Restent deux questions. La première que pose la journaliste en cours de débat : si Daech continuait à attaquer la France malgré le retrait de son engagement en Irak et en Syrie, devrions nous négocier ? Onfray répond sur la question des moeurs : selon lui nous ne devons pas modifier notre "art de vivre" et nos valeurs sous la pression terroriste. Il a raison : selon moi nous devrons un jour réformer nos moeurs, mais ce doit être déconnecté du chantage de Daech. Il se pourrait aussi que Daech poursuive les attentats en posant d'autres conditions que la réforme morale ou religieuse. A priori il n'y a aucune raison de négocier quoi que ce soit lorsque, nous étant nous même exonérés de toute faute en cessant de bombarder l'Irak et la Syrie, nous nous contentons de défendre notre territoire. Nous serions alors en situation de légitime défense pure et simple.

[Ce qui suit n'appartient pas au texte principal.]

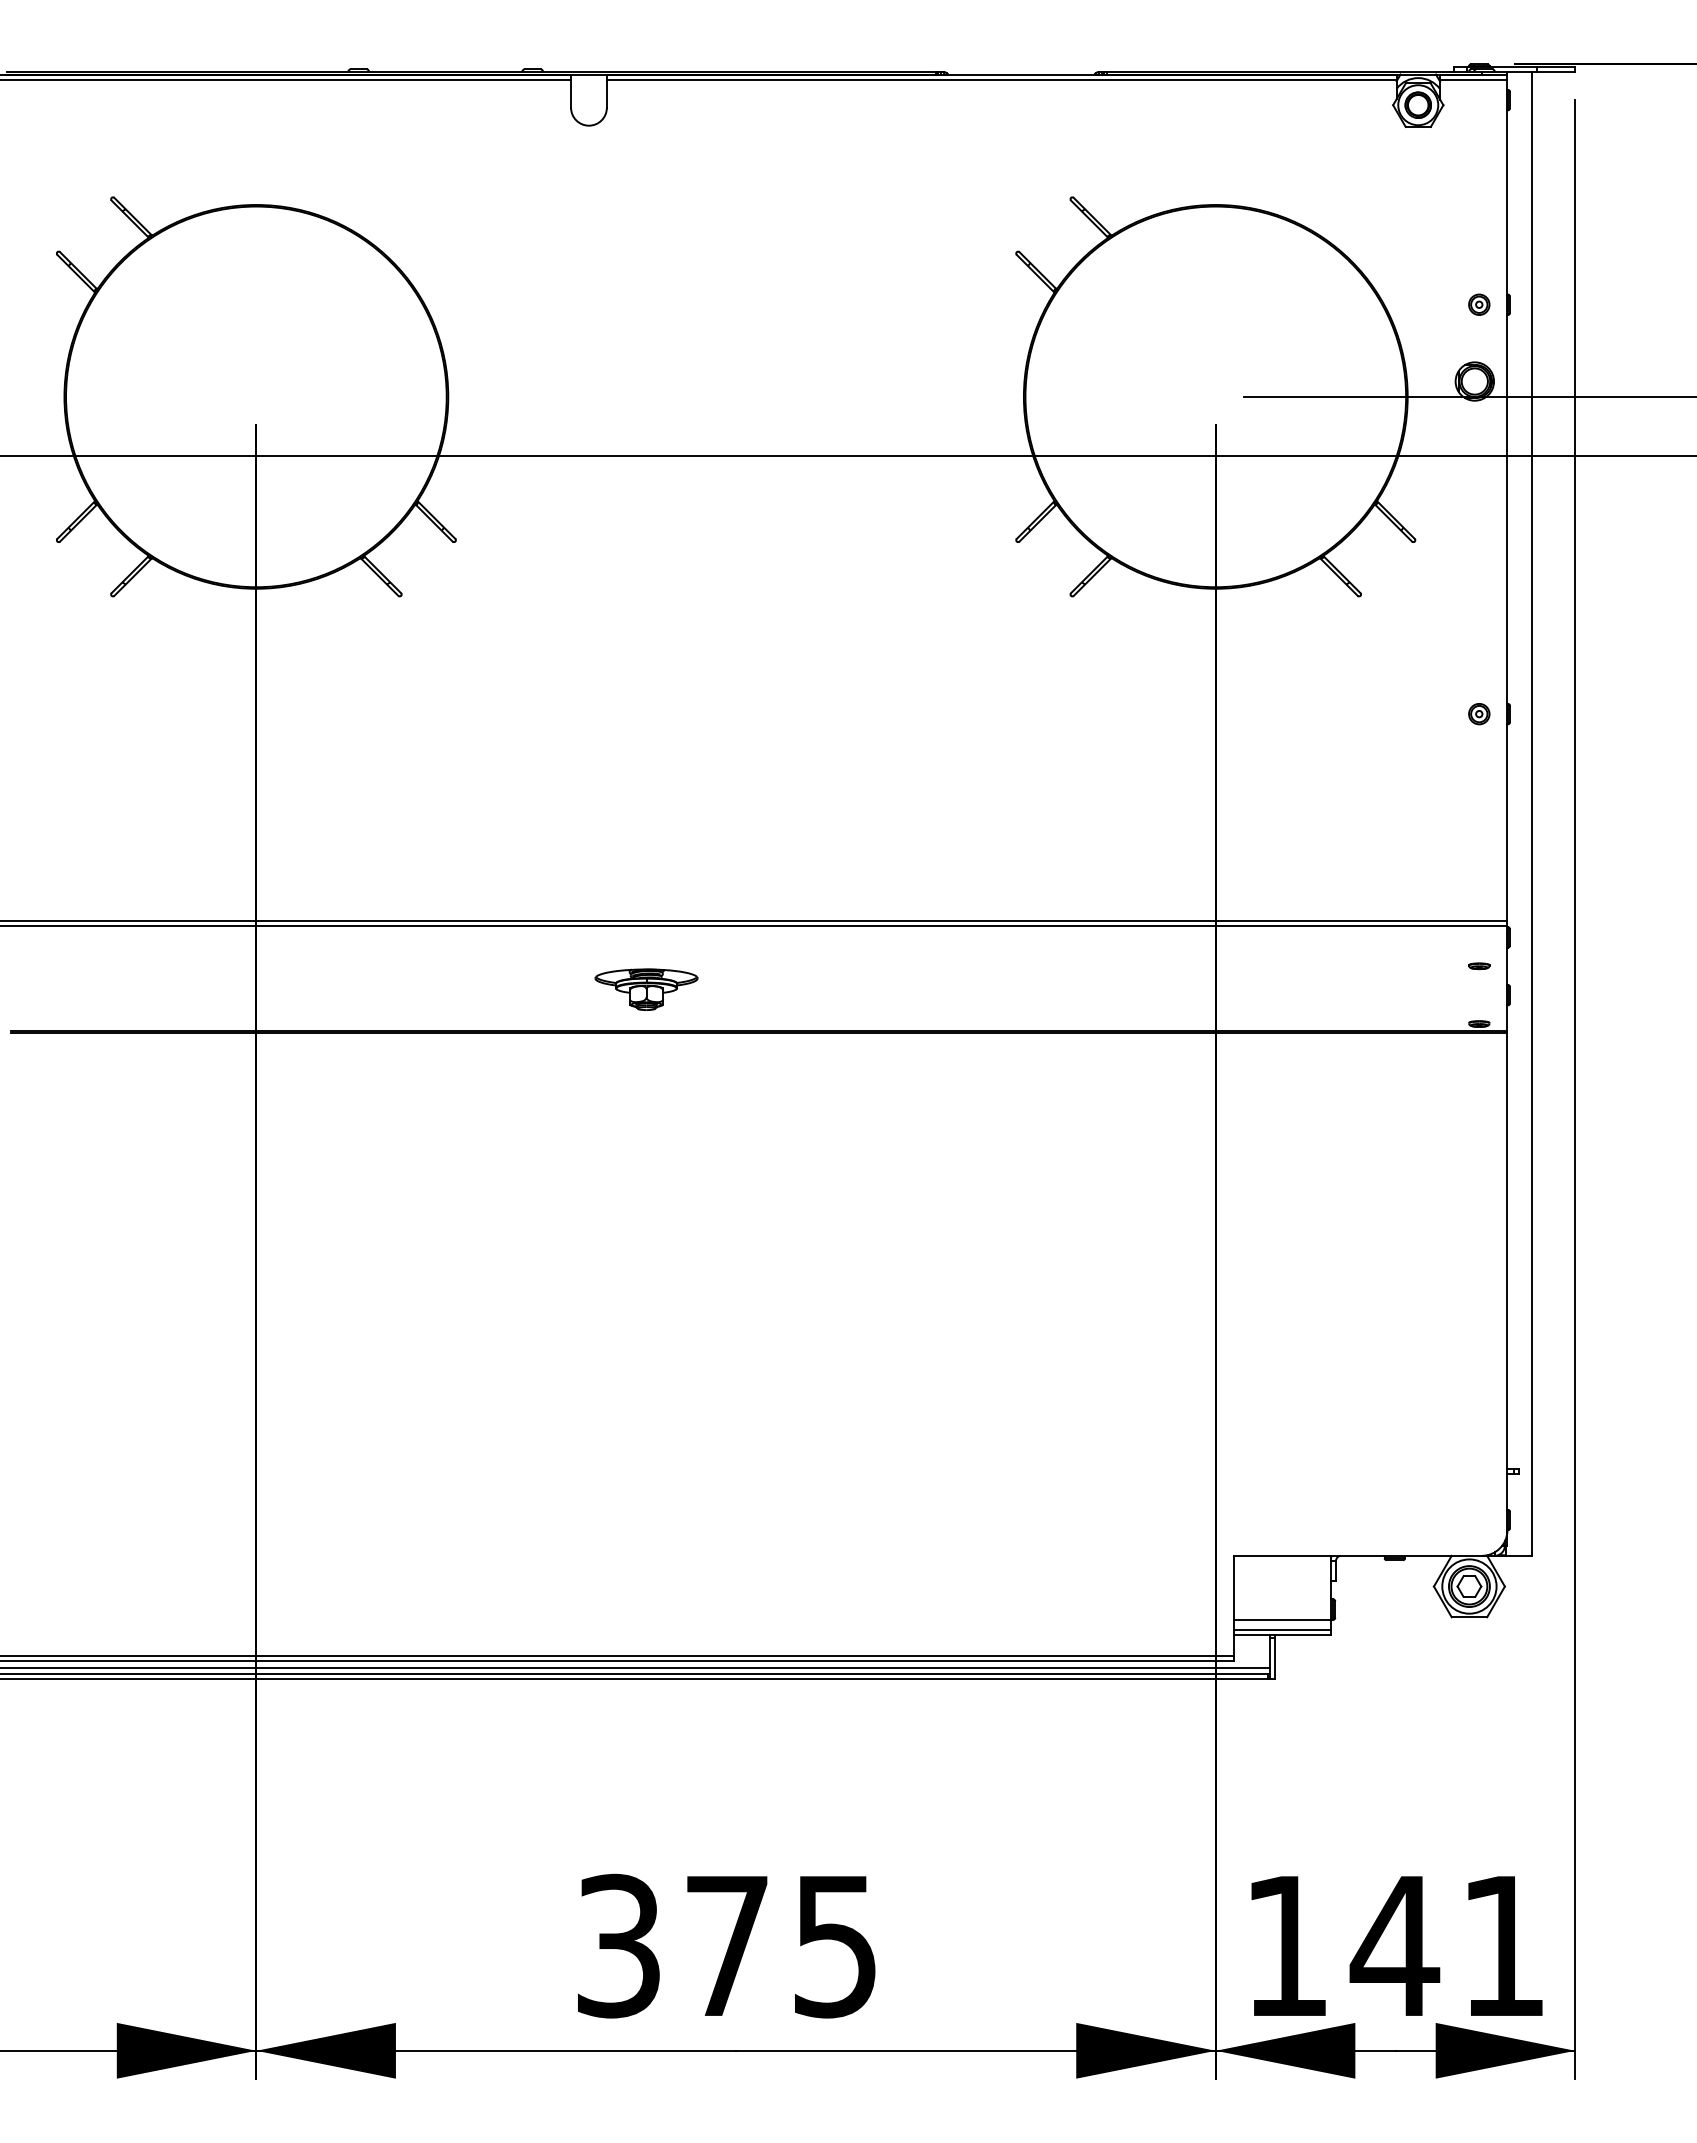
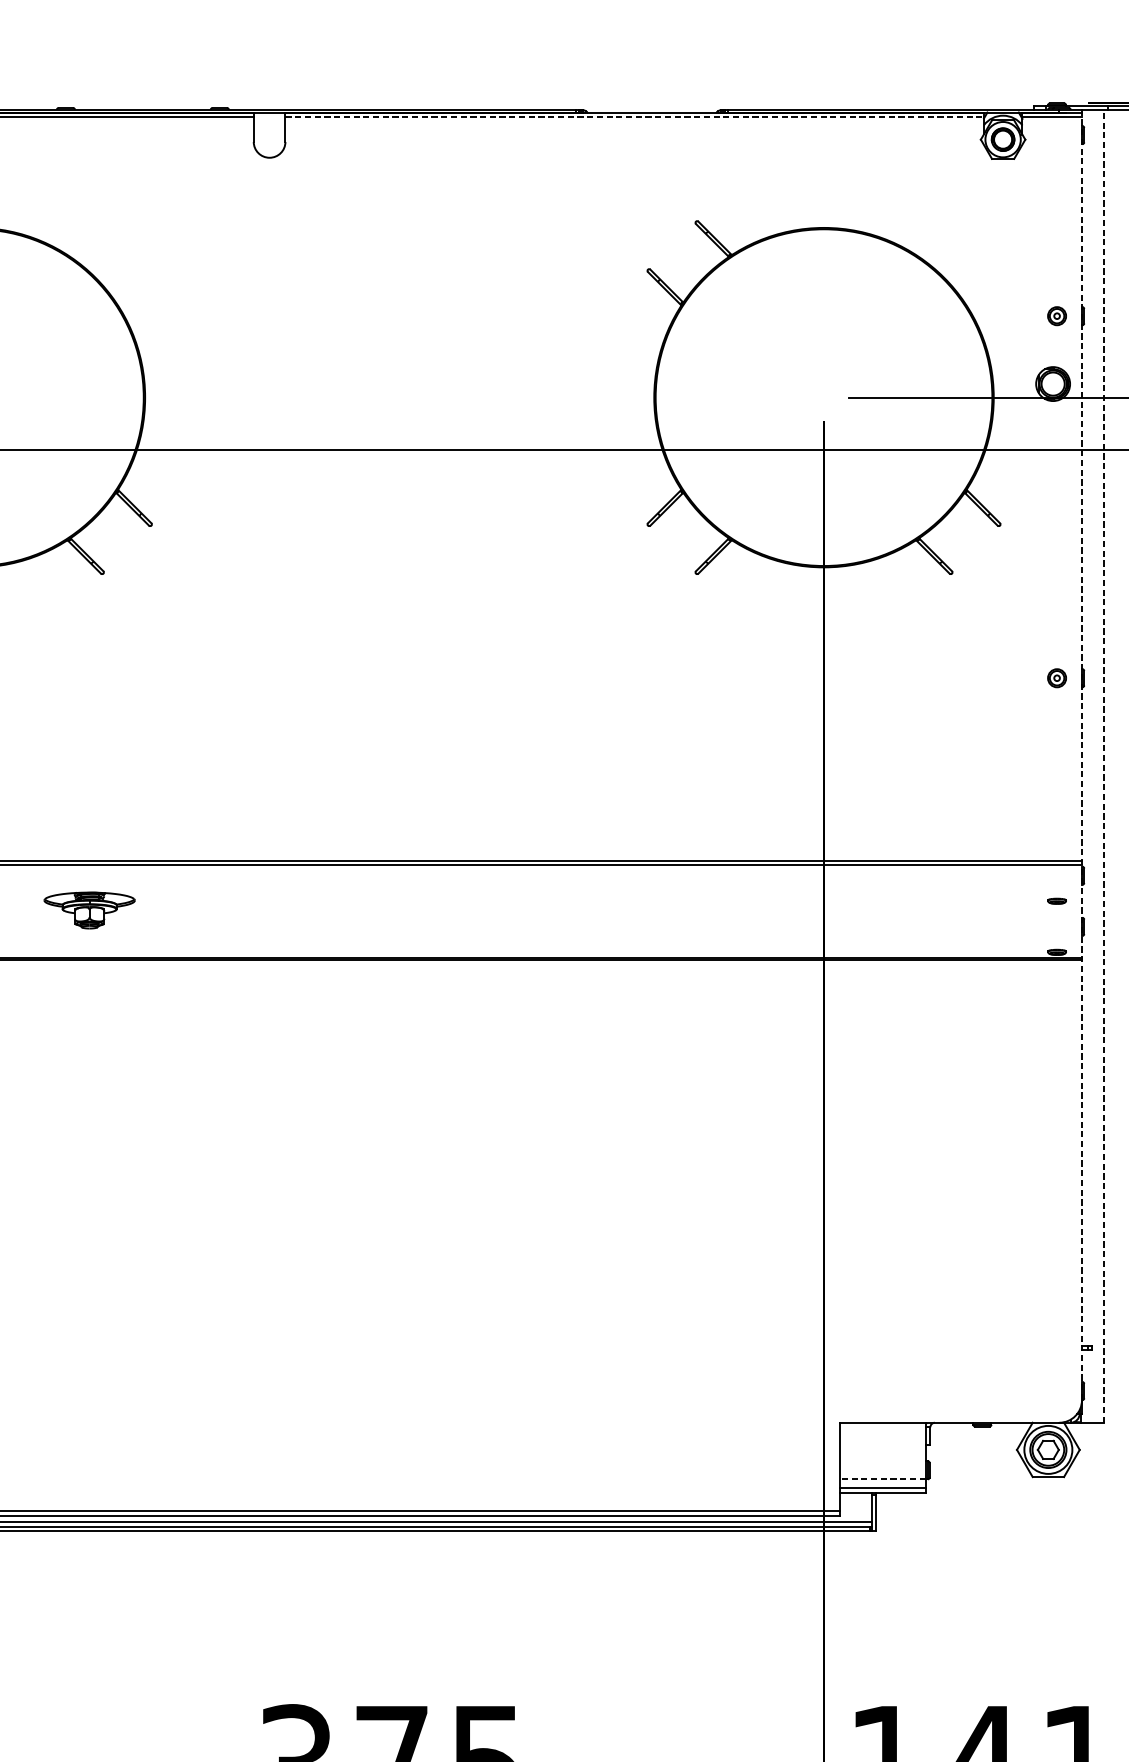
line: (1001, 79) -> (634, 116), solid -> dashed
line: (1507, 802) -> (1082, 756), solid -> dashed
line: (1531, 813) -> (1103, 766), solid -> dashed
part: (646, 989) -> (89, 910), moved
line: (1282, 1619) -> (883, 1479), solid -> dashed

Enfin, on peut se demander : après avoir laissé les Etats-Unis et la Russie agir seuls en Irak et en Syrie (comme le font les Allemands), si nous devrions approuvé une éventuelle négociation entre Moscou et Daech ou entre Washington et Daech en cas d'échec de leur entreprise d'éradication territoriale. On voit qu'à ce degré, la question ne concernerait plus la France que d'une manière extrêmement indirecte. Probablement à ce moment-là la question d'un donnant-donnant entre les grandes puissances et Daech pourrait-elle être posée et mériterait-elle peut-être une approbation. Mais on voit bien que ce thème ne viendrait qu'en bout de processus. Il me semble en tout cas qu'au jour d'aujourd'hui le thème de la négociation avancé par Onfray est sans objet. Nous devons stopper de façon unilatérale l'intervention militaire en Syrie et en Irak, et rester fermes sur la défense des intérêts français à l'intérieur de nos frontières, et ces deux principes n'ont pas à être négociés.